As she says in her CMS interview: “I find that classical music is like listening to work.”
Peter Martins
It is, as Yogi Berra would say, a case of déjà vu all over again – a cool, authoritative blond taking on one of ballet’s most iconic roles in George Balanchine’s “Apollo.” The blond in question is our cover guy Chase Finlay. But flash back 44 years to the Edinburgh Festival when Balanchine entrusted the role to another big, beautiful blond, Royal Danish Ballet principal Peter Martins. It was not only the beginning of a new chapter in the career of one of the 20th century’s greatest dancers but the foreshadowing of a new era at the New York City Ballet as Martins eventually became “Mr. B’s” heir apparent and then successor.
As the company’s ballet master in chief and key choreographer, Martins has gracefully walked the fine line between being the custodian of Balanchine’s and Jerome Robbins’ ballets and a catalyst for new works. The City Ballet’s Sept. 22 gala is a perfect example. It features Balanchine’s salute to Britannia, “Union Jack,” as well as the premiere of “Ocean’s Kingdom,” which Martins has choreographed to Paul McCartney’s first-ever ballet score. “Ocean’s Kingdom” is something of a family affair. Fashion designer Stella McCartney has created the costumes.
Perhaps the only thing that would make this hot ticket even more enticing would be if Martins were still dancing. Though in his autobiography, “Far From Denmark” (Little, Brown and Company, 1982), Martins is candid about his early struggles to adapt to Balanchine’s idiosyncratic style – which relies on the tricky combination of speed and amplitude and an inversion of the traditional classical ballet vocabulary – it would be hard today to imagine him outside the front rank of all-time City Ballet danseurs that includes Jacques d’Amboise and Edward Villella. The turning point was, I think, the triumphant 1972 Stravinsky Festival. Paired with the petite, dark, intense Kay Mazzo in Balanchine’s moving “Duo Concertant” and witty “Stravinsky Violin Concerto,” Martins demonstrated that he could move beyond playing the god or the prince and still be noble, even divine.

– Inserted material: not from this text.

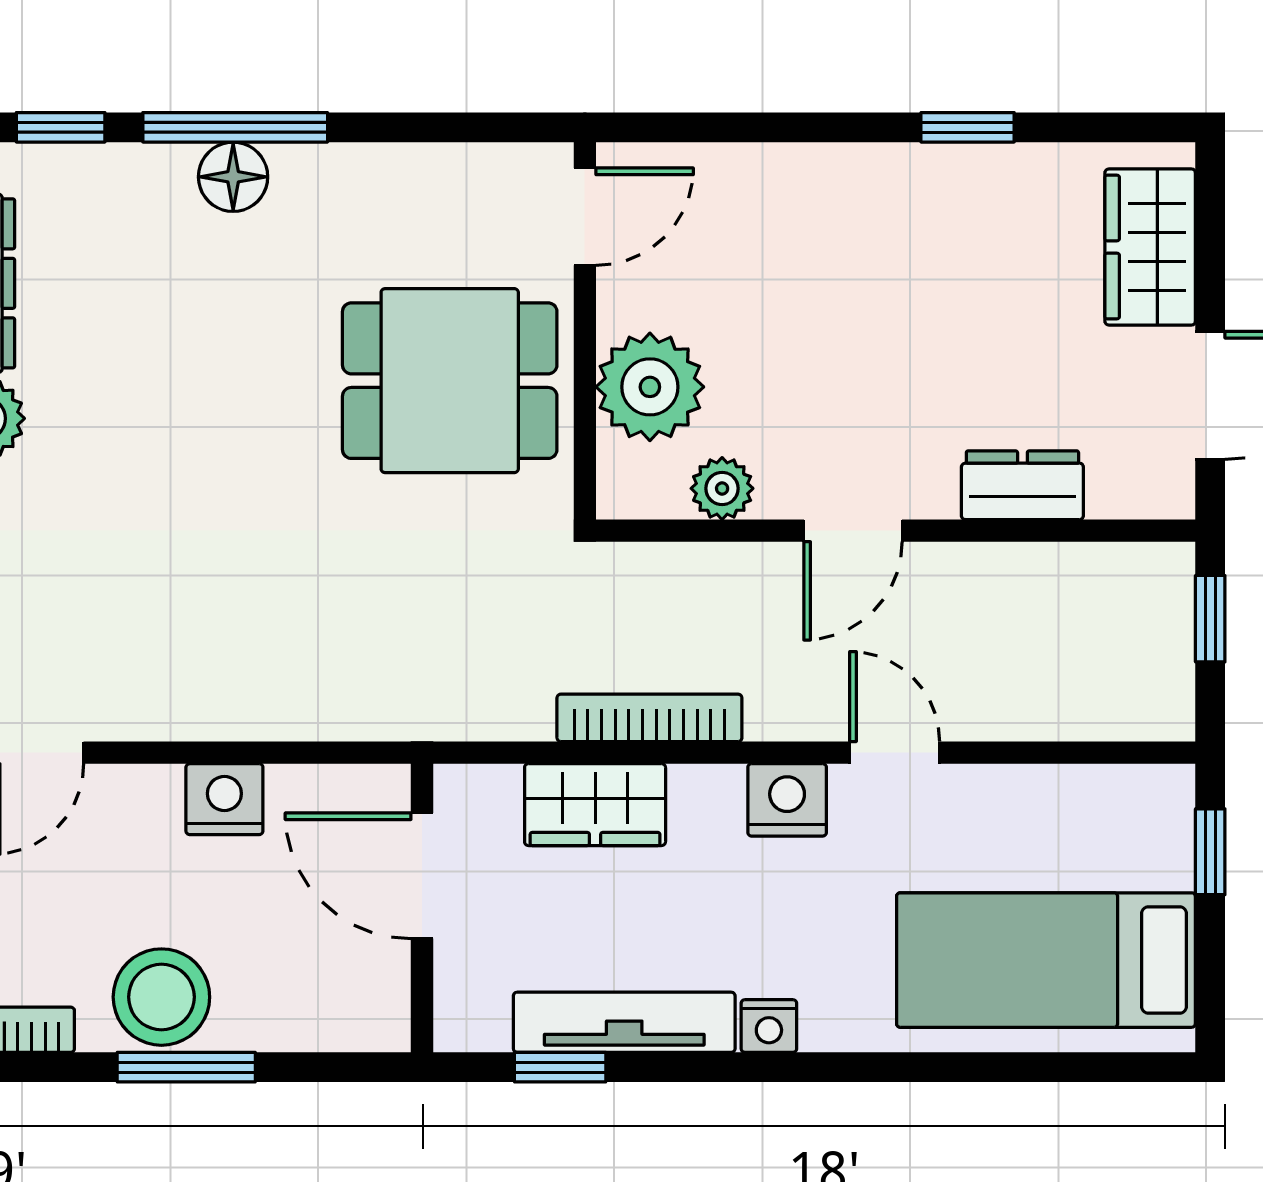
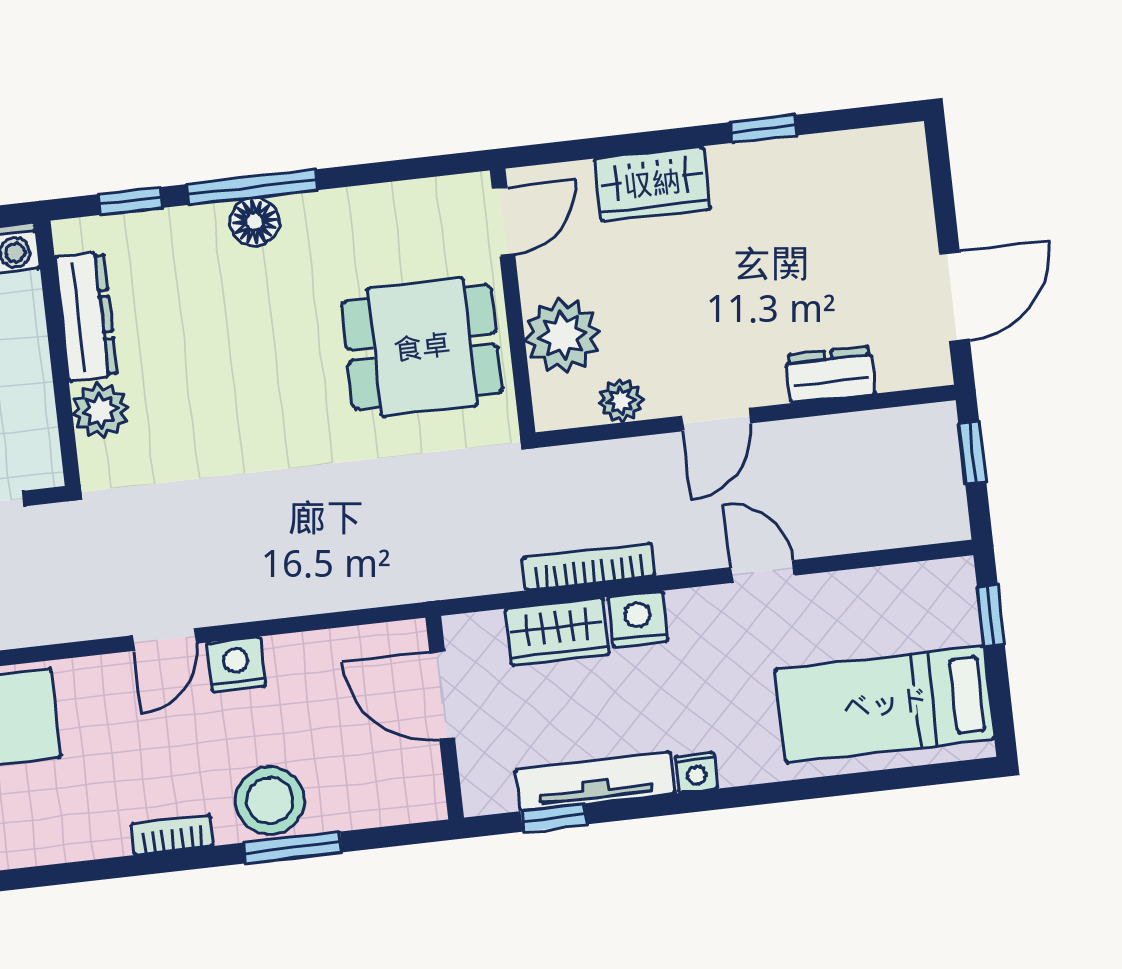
wardrobe: (1150, 247) -> (652, 184), moved, turned -90
nightstand: (224, 799) -> (236, 664), moved
nightstand: (787, 800) -> (638, 619), moved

Indeed, when Balanchine muse Suzanne Farrell returned to the company three years later and was once again partnered by Martins, who had a reputation for making every ballerina look even better, they were dubbed “Mr. and Ms. God” in the popular press.
Absorbing Balanchine like a sponge, he moved on to choreography with the electric “Calcium Night Light” (1977) and tried his hand at Broadway, collaborating with Andrew Lloyd Webber on “Song & Dance” in 1985. Among his more than 80 ballets are full-length stagings of “Romeo & Juliet,” “Sleeping Beauty” and “Swan Lake” – this in a company whose adage, as per Balanchine, was “There are no mothers-in-law in ballet.”
The Westchester resident has also found time to champion other choreographers through the Diamond Project and the New York Choreographic Institute.
In 1983, Martins was made a Knight of The First Order of Dannebrog by Queen Margrethe II of Denmark, an acknowledgement of one of the greatest Danes this side of Hamlet.
Branford Marsalis
They are the first family of jazz – patriarch/pianist/educator Ellis and offspring Wynton, Branford, Delfeayo and Jason, with their singular gifts and accomplishments. This season, saxophonist Branford shines a light in our area as he performs the Glazunov Concerto for Saxophone with the Westchester Philharmonic at Purchase College’s Performing Arts Center.